[Activity a] In the text about the award for young female jazz musicians, who chairs the award?

[Text under study]
The Award is decided through a competitive process where applicants submit a proposal of original compositions for a musical project to record and perform. Nominees are selected by recommendation from senior female music educators and performers. A panel of judges selects a winner to receive the $12,000 Award. In addition they receive a photographic session, assistance with media and promotion and two performances at women’s jazz festivals in Sydney and Melbourne, and recording time at the ABC.
As well as giving important assistance to young musicians at the beginning of their careers, JRMA is playing an important role in redressing the gender imbalance in the field of jazz performance. There has been a marked increase in the number and overall quality of female jazz musicians in Sydney since JRMA began. This is due to a number of factors, but without doubt JRMA is playing an important part in this evolution. All past winners of the Award have unanimously expressed overwhelming enthusiasm for the continuation of the Award, giving many accounts of its significance to them and their band members.
Emma Stephenson, 2016 winner wrote of her experience: “Thank you for facilitating an immensely helpful and productive experience for me. In addition to my musical development, the award has also been a rewarding professional development experience as I have been interviewed by radio hosts, become less camera-shy, and made new connections with people who I am confident I may reach out to in the future.”
The donations are used to fund the project proposed by the selected Award winner. In addition to the $12,000 the recipient receives, donations go towards a photographic session, recording time and administrative costs. The recipient of the award plans and budgets their proposed musical project in conjunction with advice from the Chair of the Award, Dr Sandy Evans OAM and an administrator. An acquittal report is required on completion of the project. All these elements of the award provide a holistic experience of budgeting, planning, implementation and completion of a musical project, including the writing and performing of original compositions.
The Award gives an outstanding emerging young female musician practical skills alongside a musical development opportunity, and confidence to go on to have a career in music, as almost all of the previous recipients have gone on to do.

[Activity b] Please state how many lines of the records below contain the word "release", giving only the number.

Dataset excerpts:
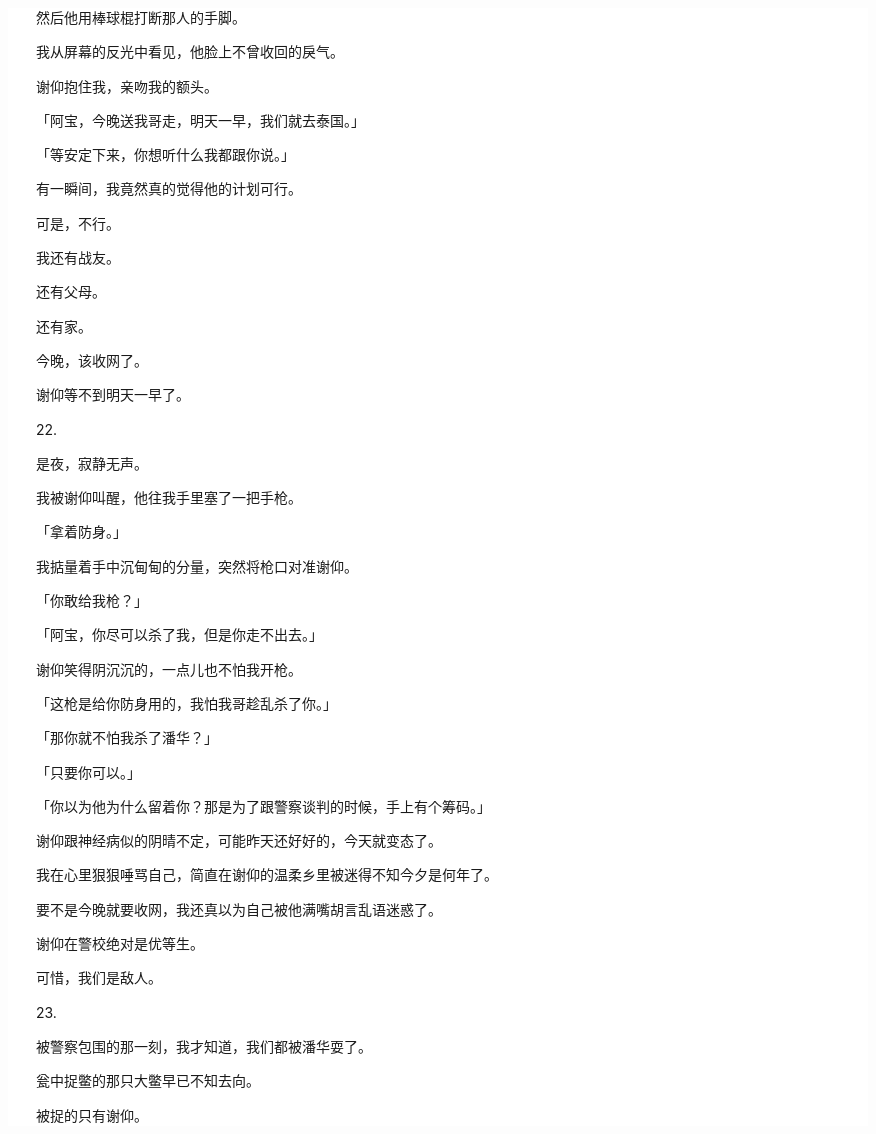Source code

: &emsp;&emsp;然后他用棒球棍打断那人的手脚。  
  
&emsp;&emsp;我从屏幕的反光中看见，他脸上不曾收回的戾气。  
  
&emsp;&emsp;谢仰抱住我，亲吻我的额头。  
  
&emsp;&emsp;「阿宝，今晚送我哥走，明天一早，我们就去泰国。」  
  
&emsp;&emsp;「等安定下来，你想听什么我都跟你说。」  
  
&emsp;&emsp;有一瞬间，我竟然真的觉得他的计划可行。  
  
&emsp;&emsp;可是，不行。  
  
&emsp;&emsp;我还有战友。  
  
&emsp;&emsp;还有父母。  
  
&emsp;&emsp;还有家。  
  
&emsp;&emsp;今晚，该收网了。  
  
&emsp;&emsp;谢仰等不到明天一早了。  
  
&emsp;&emsp;22.  
  
&emsp;&emsp;是夜，寂静无声。  
  
&emsp;&emsp;我被谢仰叫醒，他往我手里塞了一把手枪。  
  
&emsp;&emsp;「拿着防身。」  
  
&emsp;&emsp;我掂量着手中沉甸甸的分量，突然将枪口对准谢仰。  
  
&emsp;&emsp;「你敢给我枪？」  
  
&emsp;&emsp;「阿宝，你尽可以杀了我，但是你走不出去。」  
  
&emsp;&emsp;谢仰笑得阴沉沉的，一点儿也不怕我开枪。  
  
&emsp;&emsp;「这枪是给你防身用的，我怕我哥趁乱杀了你。」  
  
&emsp;&emsp;「那你就不怕我杀了潘华？」  
  
&emsp;&emsp;「只要你可以。」  
  
&emsp;&emsp;「你以为他为什么留着你？那是为了跟警察谈判的时候，手上有个筹码。」  
  
&emsp;&emsp;谢仰跟神经病似的阴晴不定，可能昨天还好好的，今天就变态了。  
  
&emsp;&emsp;我在心里狠狠唾骂自己，简直在谢仰的温柔乡里被迷得不知今夕是何年了。  
  
&emsp;&emsp;要不是今晚就要收网，我还真以为自己被他满嘴胡言乱语迷惑了。  
  
&emsp;&emsp;谢仰在警校绝对是优等生。  
  
&emsp;&emsp;可惜，我们是敌人。  
  
&emsp;&emsp;23.  
  
&emsp;&emsp;被警察包围的那一刻，我才知道，我们都被潘华耍了。  
  
&emsp;&emsp;瓮中捉鳖的那只大鳖早已不知去向。  
  
&emsp;&emsp;被捉的只有谢仰。  
  
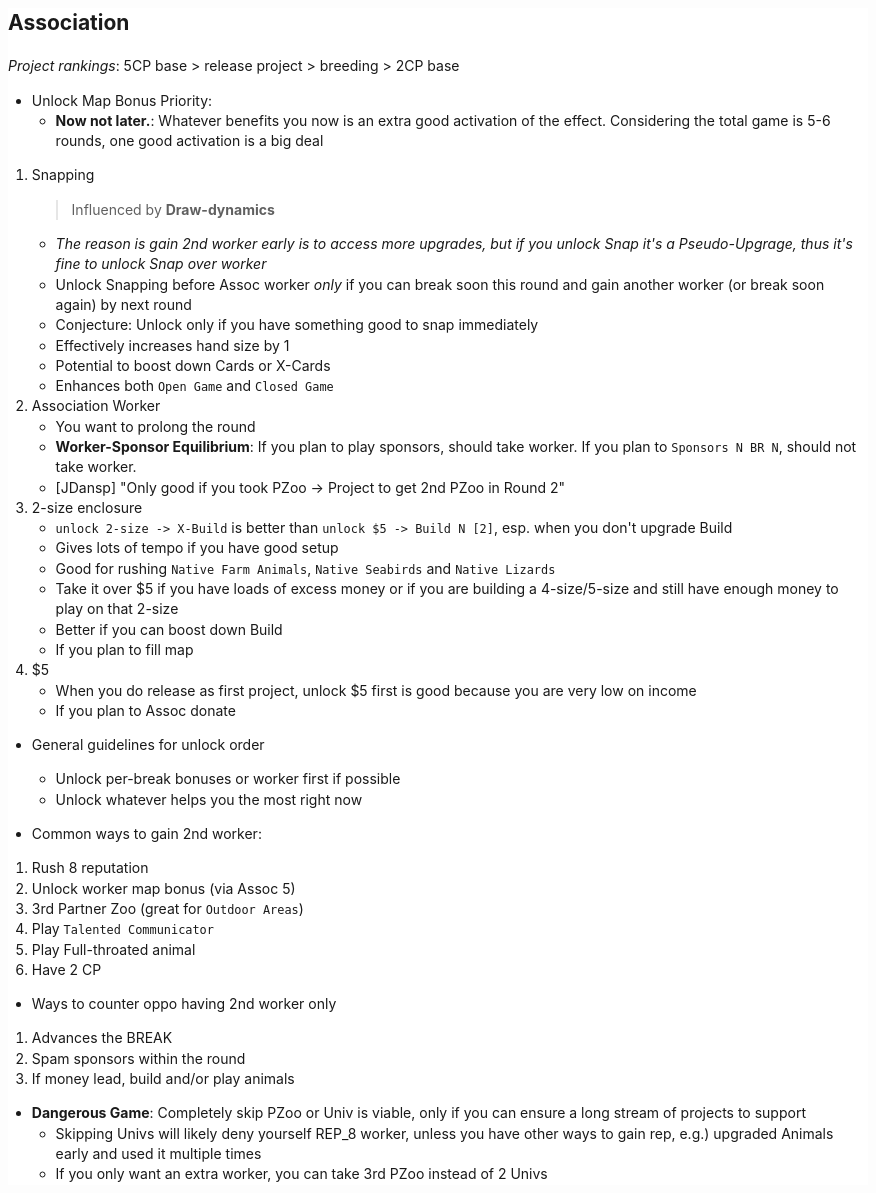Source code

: ## Association
*Project rankings*: 5CP base > release project > breeding > 2CP base

- Unlock Map Bonus Priority:
    - **Now not later.**: Whatever benefits you now is an extra good activation of the effect. Considering the total game is 5-6 rounds, one good activation is a big deal
1. Snapping
	> Influenced by **Draw-dynamics**
	- *The reason is gain 2nd worker early is to access more upgrades, but if you unlock Snap it's a Pseudo-Upgrage, thus it's fine to unlock Snap over worker*
    - Unlock Snapping before Assoc worker *only* if you can break soon this round and gain another worker (or break soon again) by next round
    - Conjecture: Unlock only if you have something good to snap immediately
    - Effectively increases hand size by 1
	- Potential to boost down Cards or X-Cards
	- Enhances both `Open Game` and `Closed Game`
2. Association Worker
    - You want to prolong the round
	- **Worker-Sponsor Equilibrium**: If you plan to play sponsors, should take worker. If you plan to `Sponsors N BR N`, should not take worker.
    - [JDansp] "Only good if you took PZoo -> Project to get 2nd PZoo in Round 2"
3. 2-size enclosure
	- `unlock 2-size -> X-Build` is better than `unlock $5 -> Build N [2]`, esp. when you don't upgrade Build
    - Gives lots of tempo if you have good setup
    - Good for rushing `Native Farm Animals`, `Native Seabirds` and `Native Lizards`
    - Take it over $5 if you have loads of excess money or if you are building a 4-size/5-size and still have enough money to play on that 2-size
    - Better if you can boost down Build
    - If you plan to fill map
4. $5
    - When you do release as first project, unlock $5 first is good because you are very low on income
    - If you plan to Assoc donate

- General guidelines for unlock order
    - Unlock per-break bonuses or worker first if possible
    - Unlock whatever helps you the most right now

- Common ways to gain 2nd worker:
1. Rush 8 reputation
2. Unlock worker map bonus (via Assoc 5)
3. 3rd Partner Zoo (great for `Outdoor Areas`)
4. Play `Talented Communicator`
5. Play Full-throated animal
6. Have 2 CP

- Ways to counter oppo having 2nd worker only
1. Advances the BREAK
2. Spam sponsors within the round
3. If money lead, build and/or play animals

- **Dangerous Game**: Completely skip PZoo or Univ is viable, only if you can ensure a long stream of projects to support
    - Skipping Univs will likely deny yourself REP_8 worker, unless you have other ways to gain rep, e.g.) upgraded Animals early and used it multiple times
    - If you only want an extra worker, you can take 3rd PZoo instead of 2 Univs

[Exercise answer a] Dr Sandy Evans OAM chairs the award.

[Exercise answer b] 2